Willis spoke before the fourth annual Columbus NEDA Walk Sunday to a crowd of about 200 people at OSU’s Fred Beekman Park, drawing on her experience both as a health care professional and as someone recovering from anorexia nervosa.

OSU student organization Body Sense, which advocates for positive body image and aims to fight the causes of negative body image, hosted the event, which surpassed its fundraising goal of $10,000 by amassing more than $10,860.

Becky Rance, of Columbiana, Ohio, said she drove in to join her daughter, Logan Rance, a second-year in biology and the incoming secretary of Body Sense, at Sunday’s walk to show solidarity because she and her daughter have both struggled with eating disorders.

“My worst fear was that she would have the same experience as me. When it happened to her, I was scared to death … because she didn’t know anything,” Becky Rance said, explaining her own battle with bulimia nervosa and her daughter’s fight against both anorexia nervosa and a less clearly defined condition called “eating disorder not otherwise specified.”

“Treatment is very expensive and not covered by insurance. Worth every penny though,” Becky Rance said.

Logan Rance said she gravitated to the student group as a way to get involved and find “a community of like-minded people” after transferring from Kent State before Fall Semester.

“(Body Sense) doesn’t just focus on eating disorders, but on body image, positivity and loving yourself how you are.
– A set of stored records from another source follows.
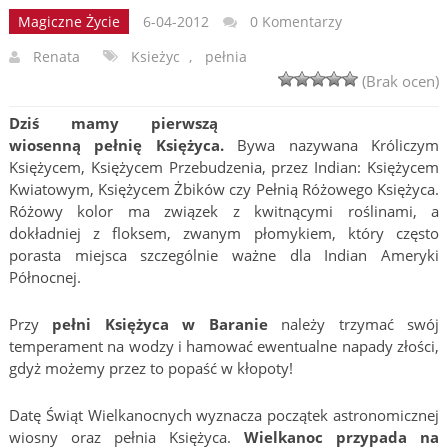
Magiczne Życie
6-04-2012
0 Komentarzy
Renata
Ksieżyc
,
pełnia
(Brak ocen)
Dziś mamy pierwszą
wiosenną pełnię Księżyca.
Bywa nazywana Króliczym
Księżycem, Księżycem Przebudzenia, przez Indian: Księżycem
Kwiatowym, Księżycem Żbików czy Pełnią Różowego Księżyca.
Różowy kolor ma związek z kwitnącymi roślinami, a
dokładniej z floksem, zwanym płomykiem, który często
porasta miejsca szczególnie ważne dla Indian Ameryki
Północnej.
Przy
pełni Księżyca w Baranie
należy trzymać swój
temperament na wodzy i hamować ewentualne napady złości,
gdyż możemy przez to popaść w kłopoty!
Datę Świąt Wielkanocnych wyznacza początek astronomicznej
wiosny oraz pełnia Księżyca.
Wielkanoc przypada na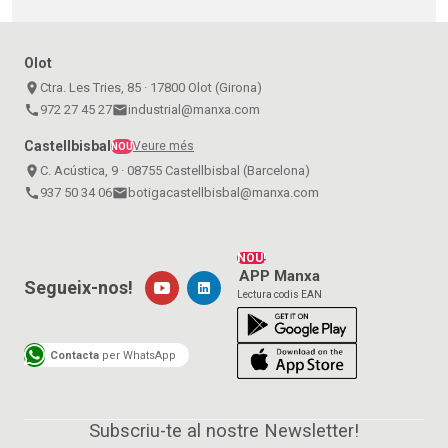
Olot
place
Ctra. Les Tries, 85 · 17800 Olot (Girona)
call
972 27 45 27
email
industrial@manxa.com
Castellbisbal
Veure més
NOU
place
C. Acústica, 9 · 08755 Castellbisbal (Barcelona)
call
937 50 34 06
email
botigacastellbisbal@manxa.com
NOU!
APP Manxa
Segueix-nos!
Lectura codis EAN
Contacta
per WhatsApp
Subscriu-te al nostre Newsletter!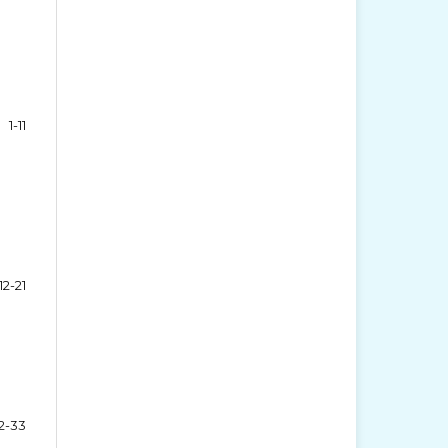
1-11
12-21
2-33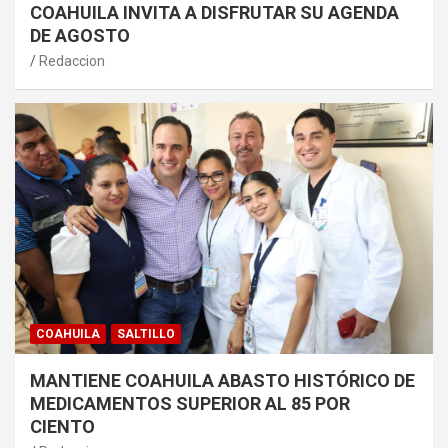
COAHUILA INVITA A DISFRUTAR SU AGENDA
DE AGOSTO
Redaccion
COAHUILA
SALTILLO
MANTIENE COAHUILA ABASTO HISTÓRICO DE
MEDICAMENTOS SUPERIOR AL 85 POR
CIENTO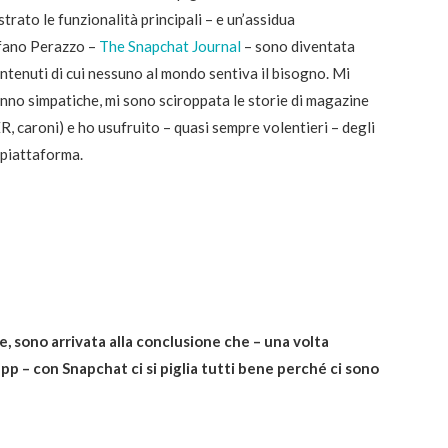
strato le funzionalità principali – e un’assidua
efano Perazzo –
The Snapchat Journal
– sono diventata
tenuti di cui nessuno al mondo sentiva il bisogno. Mi
nno simpatiche, mi sono sciroppata le storie di magazine
, caroni) e ho usufruito – quasi sempre volentieri – degli
 piattaforma.
e, sono arrivata alla conclusione che – una volta
app – con Snapchat ci si piglia tutti bene perché ci sono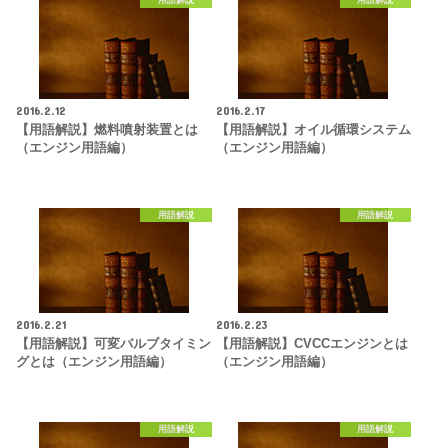
用語解説
用語解説
2016.2.12
2016.2.17
【用語解説】燃料噴射装置とは
【用語解説】オイル循環システム
（エンジン用語編）
（エンジン用語編）
用語解説
用語解説
2016.2.21
2016.2.23
【用語解説】可変バルブタイミン
【用語解説】CVCCエンジンとは
グとは（エンジン用語編）
（エンジン用語編）
用語解説
用語解説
I’ve struggled with it a little bit,” Logan Rance said. “It’s important for people to realize it’s an isolating experience.”

The annual walk is one of many across the country that NEDA sponsors through the efforts of local organizations like Body Sense to foster discussion and increase cognizance of the seriousness of eating disorders as an enduring and serious medical problem.

“That’s the goal of the group. You can’t change anything if you’re silent,” said Kelsi Schwall, a 2012 OSU alumna and current OSU occupational therapy graduate student who founded Body Sense at the end of her freshman year and was this year’s Columbus NEDA Walk coordinator.

Schwall said she dealt with bulimia nervosa in high school and anorexia nervosa in college and explained that NEDA walks are designed to not only raise money but also to educate people about eating disorders and their diagnosis and treatment.

“You’re two pounds above what would be considered anorexia, or ‘I’m only throwing up once a week,’ so you’re not sick enough or not thin enough (to medically qualify for treatment),” Schwall said. “How is that not sick? I was absolutely sick. Technically, you have to have amenorrhea (absence of menstruation before menopause) to have anorexia. So by that definition, how could a man have it? It’s such screwed up thinking.”

Willis said the help that is offered to people with eating disorders is limited.

“(With) devastating frequency, too often the care we deliver is shaped not solely by our perception of a client’s need but also by the limitations of services approved, based on insurance’s determination of ‘sick enough,’” Willis said.

Body Sense president Autumn Blatt, a fourth-year in psychology, said she was pleased with the turnout Sunday.

“I’m in recovery myself after seven years of struggling with anorexia nervosa and I can say today that the life that I live is nothing I might have envisioned for myself a few years back,” Willis said, adding that she had spent 48 total weeks in five trips to inpatient treatment. “And that’s why I commit everyday to challenging my own recovery to help support others find theirs.”